La crise énergétique touche de plein fouet les boulangers, longtemps exclus des aides de l’Etat pour régler leur facture. La hausse des prix du gaz et de l’électricité menace le prix de la baguette et les habitudes de travail.
80% des boulangers étaient exclus des aides face à l’inflation énergétique
En apparence, rien n’a changé chez Stéphane Louvard dans le 9ème arrondissement. Ni le prix de la baguette ni celui de l’emblématique croissant n’a bougé malgré l’inflation. Pourtant, en se penchant sur ses devis d’énergie, le boulanger fait la grimace : « il y a eu 20% d’augmentation du coût de l’électricité sur les heures pleines et 10% sur les heures creuses ». Le plus effrayant est la flambée du gaz. « Le prix du kilowattheure est passée de 3,95 à 15 euros, ça fait 300% d’augmentation », se désole-t-il. Bruno Le Maire a promis que l’accès aux aides pour les artisans en difficulté face à l’inflation énergétique sera simplifié et un guichet unique sera mis en place au 1er novembre. Jusqu’ici, il fallait respecter un certain nombre de critères, notamment au niveau de la puissance électrique utilisée. Cela excluait 80% des boulangers, qui consomment beaucoup notamment via les fours à pain. Une double peine alors qu’ils endurent des hausses vertigineuses de leurs factures.

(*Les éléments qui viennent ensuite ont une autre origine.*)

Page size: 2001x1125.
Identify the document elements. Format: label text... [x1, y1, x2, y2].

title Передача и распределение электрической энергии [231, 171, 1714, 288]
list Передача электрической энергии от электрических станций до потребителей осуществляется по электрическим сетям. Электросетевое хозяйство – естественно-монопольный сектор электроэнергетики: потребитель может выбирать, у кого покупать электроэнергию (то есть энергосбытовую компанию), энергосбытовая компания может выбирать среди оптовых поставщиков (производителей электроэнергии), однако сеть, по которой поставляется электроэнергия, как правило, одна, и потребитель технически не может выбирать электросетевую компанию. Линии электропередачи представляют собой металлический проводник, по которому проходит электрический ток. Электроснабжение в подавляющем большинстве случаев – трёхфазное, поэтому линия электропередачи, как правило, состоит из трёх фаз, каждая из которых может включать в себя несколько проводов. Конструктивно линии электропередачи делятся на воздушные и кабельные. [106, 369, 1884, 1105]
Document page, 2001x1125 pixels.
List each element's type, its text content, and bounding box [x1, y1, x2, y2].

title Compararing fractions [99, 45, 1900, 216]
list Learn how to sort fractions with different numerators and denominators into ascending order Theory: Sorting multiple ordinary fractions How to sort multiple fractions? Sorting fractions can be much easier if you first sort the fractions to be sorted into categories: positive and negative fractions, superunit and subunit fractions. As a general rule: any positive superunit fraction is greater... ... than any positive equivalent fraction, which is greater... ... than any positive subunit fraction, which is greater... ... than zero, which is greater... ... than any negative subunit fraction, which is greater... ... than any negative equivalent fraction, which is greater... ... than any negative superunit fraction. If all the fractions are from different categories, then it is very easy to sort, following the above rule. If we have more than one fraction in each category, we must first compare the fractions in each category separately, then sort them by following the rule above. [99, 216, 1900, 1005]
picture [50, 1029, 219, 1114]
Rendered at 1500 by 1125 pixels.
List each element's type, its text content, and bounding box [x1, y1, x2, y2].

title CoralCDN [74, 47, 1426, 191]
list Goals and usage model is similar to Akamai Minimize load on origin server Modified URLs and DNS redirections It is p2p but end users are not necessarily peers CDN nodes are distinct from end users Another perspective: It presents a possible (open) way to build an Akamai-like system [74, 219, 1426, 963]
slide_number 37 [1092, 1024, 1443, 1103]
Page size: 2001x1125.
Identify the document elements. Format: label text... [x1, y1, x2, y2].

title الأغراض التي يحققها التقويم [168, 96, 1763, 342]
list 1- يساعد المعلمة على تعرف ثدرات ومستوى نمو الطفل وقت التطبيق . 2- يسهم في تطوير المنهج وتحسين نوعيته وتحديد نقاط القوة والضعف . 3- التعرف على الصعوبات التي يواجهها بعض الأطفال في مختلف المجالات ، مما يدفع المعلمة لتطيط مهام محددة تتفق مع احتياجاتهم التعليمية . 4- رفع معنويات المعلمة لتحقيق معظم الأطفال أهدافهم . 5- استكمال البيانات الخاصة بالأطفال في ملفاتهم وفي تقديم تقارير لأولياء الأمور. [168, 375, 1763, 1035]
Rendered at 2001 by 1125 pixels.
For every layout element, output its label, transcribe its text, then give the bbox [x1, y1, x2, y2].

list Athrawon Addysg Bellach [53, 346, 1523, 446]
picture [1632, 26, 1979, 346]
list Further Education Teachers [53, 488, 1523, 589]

Le boulanger a changé sa manière de cuire la baguette pour économiser de l’énergie
Il est encore difficile d’évaluer l’impact de ces hausses sur l’activité de Stéphane, mais l’inquiétude est déjà là. « Si ca continue, la baguette va passer à deux euros. On ne va pas allumer des fours pour la vendre à 1,10 euro », affirme-t-il, exaspéré. Un bon four est la condition sine qua non pour du bon pain, mais c’est aussi un gouffre énergétique par lequel passe deux tiers de la consommation du boulanger. Pour éviter l’hémorragie financière, Stéphane s’adapte. « Je cuis les baguettes à basse température tout la nuit [grâce à la chaleur de la journée]. C’est toujours ça de pris », explique-t-il. Le chauffage aussi sera au plus bas cet hiver, promet Stéphane. Une sobriété en partie choisie mais aussi subie : ces petits gestes lui évitent de réduire ses équipes selon lui. « La première marge de manoeuvre reste la masse salariale et le licenciement. Il n’y a que là-dessus qu’on peut jouer », soupire-t-il. Malgré la simplification annoncée pour obtenir les aides de l’Etat, celles-ci ne pourront durer indéfiniment. Or, les prix proposés par les fournisseurs d’énergie l’engagent pour un voire deux ans. Stéphane se demande combien de temps il va tenir dans ces conditions.